Neonatal-Perinatal Fellowship Program

Megan Gray, MD, Program Director; Taylor Sawyer, DO, MEd, Associate Program Director

The Neonatal-Perinatal Medicine Fellowship Training Program at the University of Washington began in the mid-1960s. Our mission is to educate and inspire the next generation of neonatologists who will provide state-of-the-art, evidence-based clinical care, and to assist and mentor them in finding and pursuing their scholarly passion so they are poised to be the future academic leaders of our field.  During their 3 years of training, fellows spend a total of 56 weeks on clinical service: 46 weeks on rotations in the two teaching hospital NICUs (Seattle Children's Hospital & University of Washington Medical Center); 8 weeks on clinical services including perinatology, cardiac ICU, and pediatric surgery; and 2 weeks in one of the Division's community hospital NICUs.

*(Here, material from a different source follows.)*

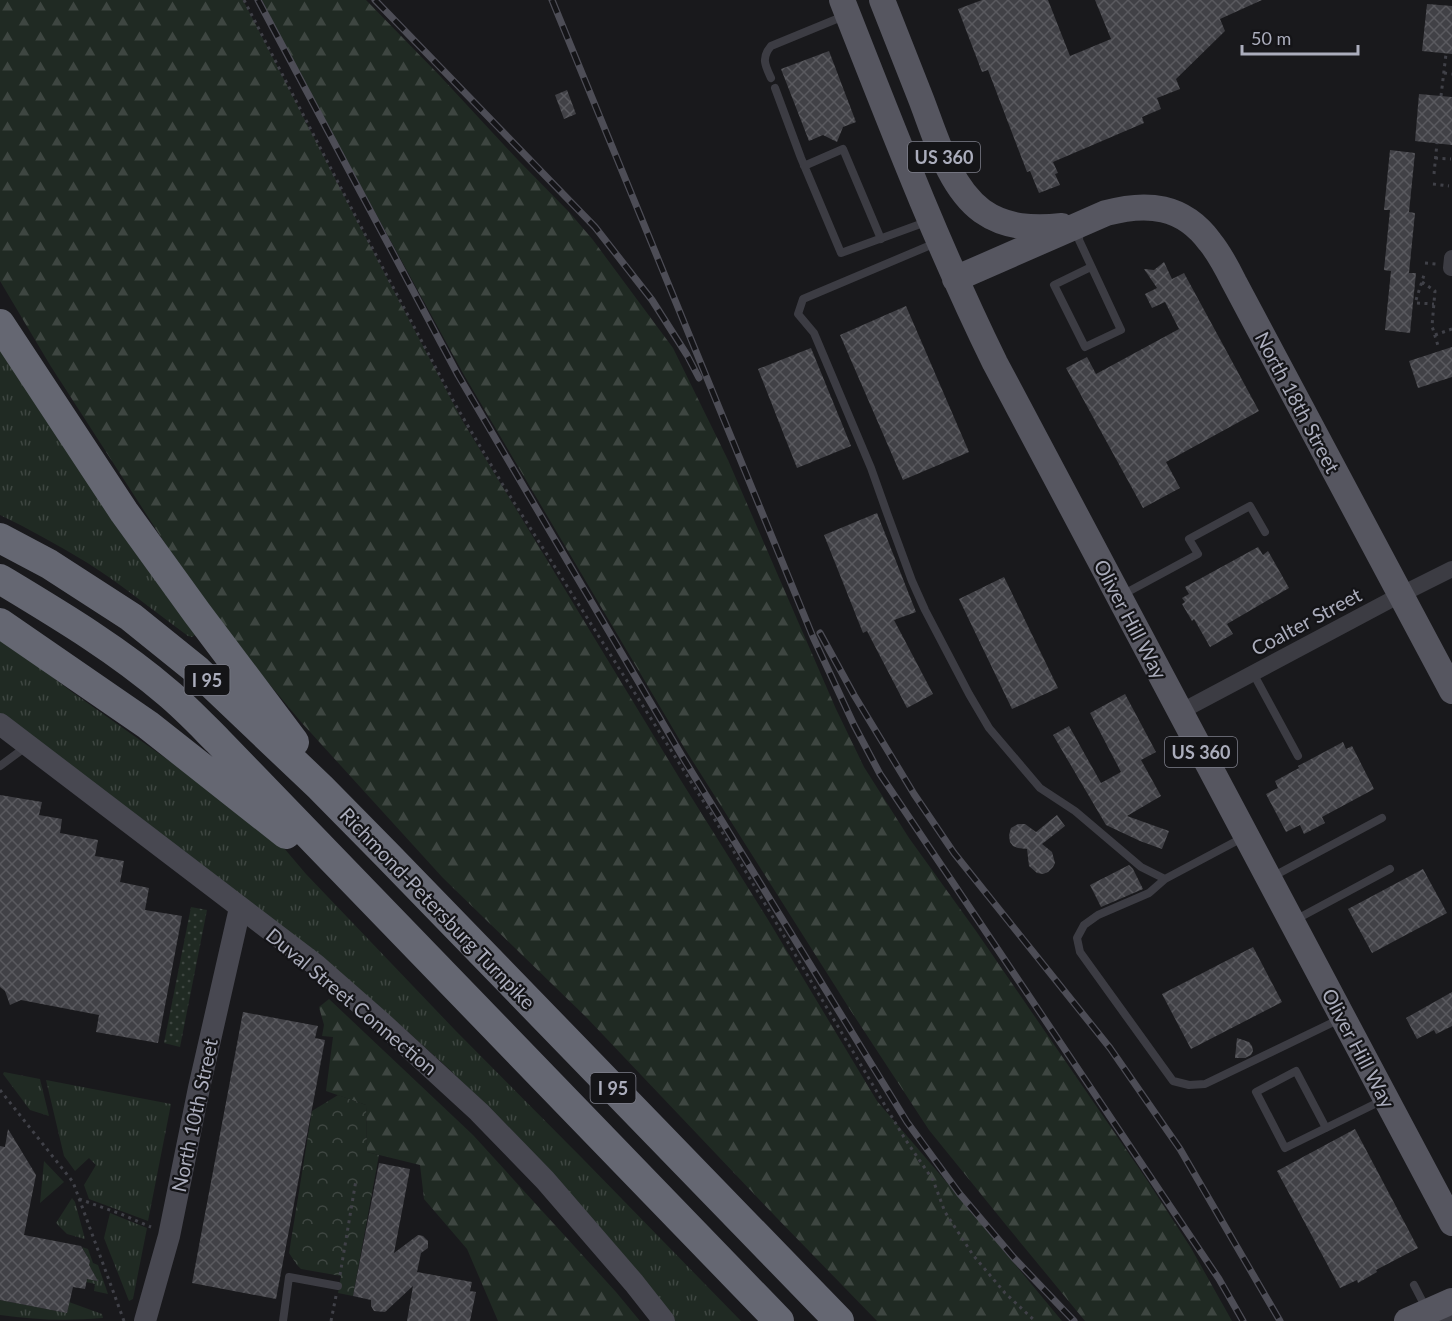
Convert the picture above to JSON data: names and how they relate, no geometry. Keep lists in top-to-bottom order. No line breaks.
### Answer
{"streets":{"highway":["I 95","Richmond-Petersburg Turnpike"],"main road":["US 360","North 18th Street","Oliver Hill Way"],"street":["Coalter Street","Duval Street Connection","North 10th Street"]},"crossings":[["US 360","North 18th Street"],["North 18th Street","Oliver Hill Way"],["North 18th Street","Coalter Street"],["Oliver Hill Way","Coalter Street"],["Duval Street Connection","North 10th Street"]],"scale_bar":"50 m"}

Fellows also attend NICU follow-up clinic 8 half-days each year. Additionally, fellows achieve a high degree of scholarly/ academic competence in order to excel in a career in academic neonatology. We have designed our program to provide ample protected time for scholarly activities. Our research areas of focus include neuroscience, global health, education/simulation, quality improvement, and biomedical ethics. We have strong research mentors both within and outside the Neonatology Division.  As of 2018, 62 neonatologists have successfully completed their clinical and research training in our program, and more than 50% have pursued an academic career. Our graduates have a first time board pass rate of 100% over the past 5 years.